Data shown:
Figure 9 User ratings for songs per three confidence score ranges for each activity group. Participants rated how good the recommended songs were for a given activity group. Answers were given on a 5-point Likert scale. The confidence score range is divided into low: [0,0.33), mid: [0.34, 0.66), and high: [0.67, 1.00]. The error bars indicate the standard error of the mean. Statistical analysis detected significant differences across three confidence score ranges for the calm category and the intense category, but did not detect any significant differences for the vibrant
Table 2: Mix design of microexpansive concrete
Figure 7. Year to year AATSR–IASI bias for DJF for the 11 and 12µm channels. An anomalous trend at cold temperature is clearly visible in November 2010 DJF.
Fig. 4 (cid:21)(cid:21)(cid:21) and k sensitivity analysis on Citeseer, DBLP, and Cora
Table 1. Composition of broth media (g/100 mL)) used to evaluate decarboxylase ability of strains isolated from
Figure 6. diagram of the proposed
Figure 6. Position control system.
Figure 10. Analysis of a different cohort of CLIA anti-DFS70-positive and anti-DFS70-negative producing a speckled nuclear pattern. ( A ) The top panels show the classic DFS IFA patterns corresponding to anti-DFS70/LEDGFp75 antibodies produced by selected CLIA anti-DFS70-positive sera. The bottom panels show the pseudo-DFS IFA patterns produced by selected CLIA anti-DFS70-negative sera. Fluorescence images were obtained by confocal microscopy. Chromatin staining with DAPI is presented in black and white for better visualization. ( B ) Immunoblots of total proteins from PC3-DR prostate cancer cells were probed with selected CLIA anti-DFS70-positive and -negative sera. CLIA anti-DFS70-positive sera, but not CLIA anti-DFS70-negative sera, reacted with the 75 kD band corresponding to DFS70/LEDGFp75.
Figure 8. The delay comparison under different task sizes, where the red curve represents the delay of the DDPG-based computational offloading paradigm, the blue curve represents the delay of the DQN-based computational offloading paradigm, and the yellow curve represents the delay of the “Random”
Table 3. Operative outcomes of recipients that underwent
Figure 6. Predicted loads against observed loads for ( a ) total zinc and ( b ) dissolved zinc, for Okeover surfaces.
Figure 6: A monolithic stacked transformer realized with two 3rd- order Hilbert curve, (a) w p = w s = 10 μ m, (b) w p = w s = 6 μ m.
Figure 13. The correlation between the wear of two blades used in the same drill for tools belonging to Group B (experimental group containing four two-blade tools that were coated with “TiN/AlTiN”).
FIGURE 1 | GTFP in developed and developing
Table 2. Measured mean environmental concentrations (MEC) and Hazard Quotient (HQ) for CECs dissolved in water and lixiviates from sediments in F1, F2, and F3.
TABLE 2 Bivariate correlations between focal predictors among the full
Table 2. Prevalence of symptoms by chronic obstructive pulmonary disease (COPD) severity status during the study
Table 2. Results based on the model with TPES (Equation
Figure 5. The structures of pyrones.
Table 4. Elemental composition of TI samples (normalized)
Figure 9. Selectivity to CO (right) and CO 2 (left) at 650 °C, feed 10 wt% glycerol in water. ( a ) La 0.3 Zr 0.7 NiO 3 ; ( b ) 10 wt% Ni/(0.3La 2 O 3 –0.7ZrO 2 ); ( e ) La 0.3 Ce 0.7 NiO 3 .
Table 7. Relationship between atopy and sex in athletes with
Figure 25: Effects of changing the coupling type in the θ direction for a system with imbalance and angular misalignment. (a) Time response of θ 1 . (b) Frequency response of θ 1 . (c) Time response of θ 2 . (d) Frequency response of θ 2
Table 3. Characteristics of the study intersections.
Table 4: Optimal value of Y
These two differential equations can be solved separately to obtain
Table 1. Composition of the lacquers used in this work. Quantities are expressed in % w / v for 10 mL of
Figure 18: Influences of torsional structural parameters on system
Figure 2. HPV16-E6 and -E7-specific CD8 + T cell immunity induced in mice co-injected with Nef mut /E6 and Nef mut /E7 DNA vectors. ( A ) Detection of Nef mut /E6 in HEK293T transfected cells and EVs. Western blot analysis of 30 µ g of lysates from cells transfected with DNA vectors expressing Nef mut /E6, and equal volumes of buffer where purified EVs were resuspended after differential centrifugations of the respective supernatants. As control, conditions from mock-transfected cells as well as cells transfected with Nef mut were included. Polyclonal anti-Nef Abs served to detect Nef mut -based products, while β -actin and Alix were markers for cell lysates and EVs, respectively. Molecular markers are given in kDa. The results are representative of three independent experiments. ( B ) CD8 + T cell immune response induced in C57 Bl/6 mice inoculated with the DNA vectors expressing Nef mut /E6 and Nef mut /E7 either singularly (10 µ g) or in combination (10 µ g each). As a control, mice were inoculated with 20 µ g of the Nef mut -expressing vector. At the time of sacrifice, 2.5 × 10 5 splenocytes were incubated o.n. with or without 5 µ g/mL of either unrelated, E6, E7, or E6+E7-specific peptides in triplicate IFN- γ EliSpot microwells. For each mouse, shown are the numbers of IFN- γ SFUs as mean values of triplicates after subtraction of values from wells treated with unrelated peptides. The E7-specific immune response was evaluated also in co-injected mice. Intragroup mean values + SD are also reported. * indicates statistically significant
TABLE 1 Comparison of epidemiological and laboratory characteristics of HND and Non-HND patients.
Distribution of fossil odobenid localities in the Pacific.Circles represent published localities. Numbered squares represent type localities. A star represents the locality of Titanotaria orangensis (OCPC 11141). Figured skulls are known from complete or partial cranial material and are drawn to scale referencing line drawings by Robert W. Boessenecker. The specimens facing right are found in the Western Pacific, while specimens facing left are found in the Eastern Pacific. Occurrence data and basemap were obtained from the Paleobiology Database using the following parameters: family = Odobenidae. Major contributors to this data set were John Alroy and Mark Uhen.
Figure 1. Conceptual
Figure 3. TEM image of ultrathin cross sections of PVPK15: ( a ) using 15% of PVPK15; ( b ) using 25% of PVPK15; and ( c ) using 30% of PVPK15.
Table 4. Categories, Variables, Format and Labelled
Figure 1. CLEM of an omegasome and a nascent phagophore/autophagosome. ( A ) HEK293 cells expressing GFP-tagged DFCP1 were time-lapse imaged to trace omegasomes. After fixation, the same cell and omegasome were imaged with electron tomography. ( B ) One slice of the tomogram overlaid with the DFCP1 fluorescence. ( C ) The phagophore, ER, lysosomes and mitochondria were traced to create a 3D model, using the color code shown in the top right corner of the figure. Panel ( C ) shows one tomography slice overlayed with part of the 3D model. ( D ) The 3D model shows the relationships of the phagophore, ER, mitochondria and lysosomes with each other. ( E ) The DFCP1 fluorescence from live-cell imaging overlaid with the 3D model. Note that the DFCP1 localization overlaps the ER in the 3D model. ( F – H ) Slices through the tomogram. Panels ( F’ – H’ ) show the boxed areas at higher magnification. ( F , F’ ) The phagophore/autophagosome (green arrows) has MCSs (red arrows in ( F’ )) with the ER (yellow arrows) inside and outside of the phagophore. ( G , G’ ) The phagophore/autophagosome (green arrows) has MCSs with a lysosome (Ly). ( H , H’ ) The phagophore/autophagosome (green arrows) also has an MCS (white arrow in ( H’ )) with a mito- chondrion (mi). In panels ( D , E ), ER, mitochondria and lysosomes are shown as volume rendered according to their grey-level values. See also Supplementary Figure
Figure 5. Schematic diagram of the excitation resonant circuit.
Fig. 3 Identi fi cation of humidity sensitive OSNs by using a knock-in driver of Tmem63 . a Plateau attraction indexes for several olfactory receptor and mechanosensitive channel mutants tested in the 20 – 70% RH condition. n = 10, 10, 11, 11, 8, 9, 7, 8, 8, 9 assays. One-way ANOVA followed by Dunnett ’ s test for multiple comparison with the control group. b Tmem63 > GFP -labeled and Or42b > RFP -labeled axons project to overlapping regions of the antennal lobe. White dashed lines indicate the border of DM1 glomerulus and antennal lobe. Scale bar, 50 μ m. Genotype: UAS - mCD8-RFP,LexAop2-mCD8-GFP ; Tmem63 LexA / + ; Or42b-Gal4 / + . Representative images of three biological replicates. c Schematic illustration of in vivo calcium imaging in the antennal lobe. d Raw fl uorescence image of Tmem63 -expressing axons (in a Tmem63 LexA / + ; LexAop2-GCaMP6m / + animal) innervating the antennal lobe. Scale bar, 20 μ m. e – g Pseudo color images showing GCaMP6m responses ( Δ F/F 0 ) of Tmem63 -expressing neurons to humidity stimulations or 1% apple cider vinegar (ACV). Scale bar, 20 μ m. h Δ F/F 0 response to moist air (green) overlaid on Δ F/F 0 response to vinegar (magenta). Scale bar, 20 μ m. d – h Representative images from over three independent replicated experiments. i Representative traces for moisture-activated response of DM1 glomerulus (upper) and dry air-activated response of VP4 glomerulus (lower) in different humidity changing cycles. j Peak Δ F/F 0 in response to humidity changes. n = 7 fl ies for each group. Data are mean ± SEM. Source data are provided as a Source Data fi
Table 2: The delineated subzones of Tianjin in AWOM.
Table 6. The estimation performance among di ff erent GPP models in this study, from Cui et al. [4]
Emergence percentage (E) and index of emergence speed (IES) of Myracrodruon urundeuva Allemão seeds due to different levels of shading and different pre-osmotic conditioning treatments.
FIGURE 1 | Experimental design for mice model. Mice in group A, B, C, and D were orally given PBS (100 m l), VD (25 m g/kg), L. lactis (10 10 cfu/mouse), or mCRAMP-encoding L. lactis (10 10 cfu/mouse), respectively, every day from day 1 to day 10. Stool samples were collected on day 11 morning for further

What to produce: Up to and including the last line of the data, copy each line exactly, starting with the line that contains "Table 6. The".

Solution for this exercise:
Table 6. The estimation performance among di ff erent GPP models in this study, from Cui et al. [4]
Emergence percentage (E) and index of emergence speed (IES) of Myracrodruon urundeuva Allemão seeds due to different levels of shading and different pre-osmotic conditioning treatments.
FIGURE 1 | Experimental design for mice model. Mice in group A, B, C, and D were orally given PBS (100 m l), VD (25 m g/kg), L. lactis (10 10 cfu/mouse), or mCRAMP-encoding L. lactis (10 10 cfu/mouse), respectively, every day from day 1 to day 10. Stool samples were collected on day 11 morning for further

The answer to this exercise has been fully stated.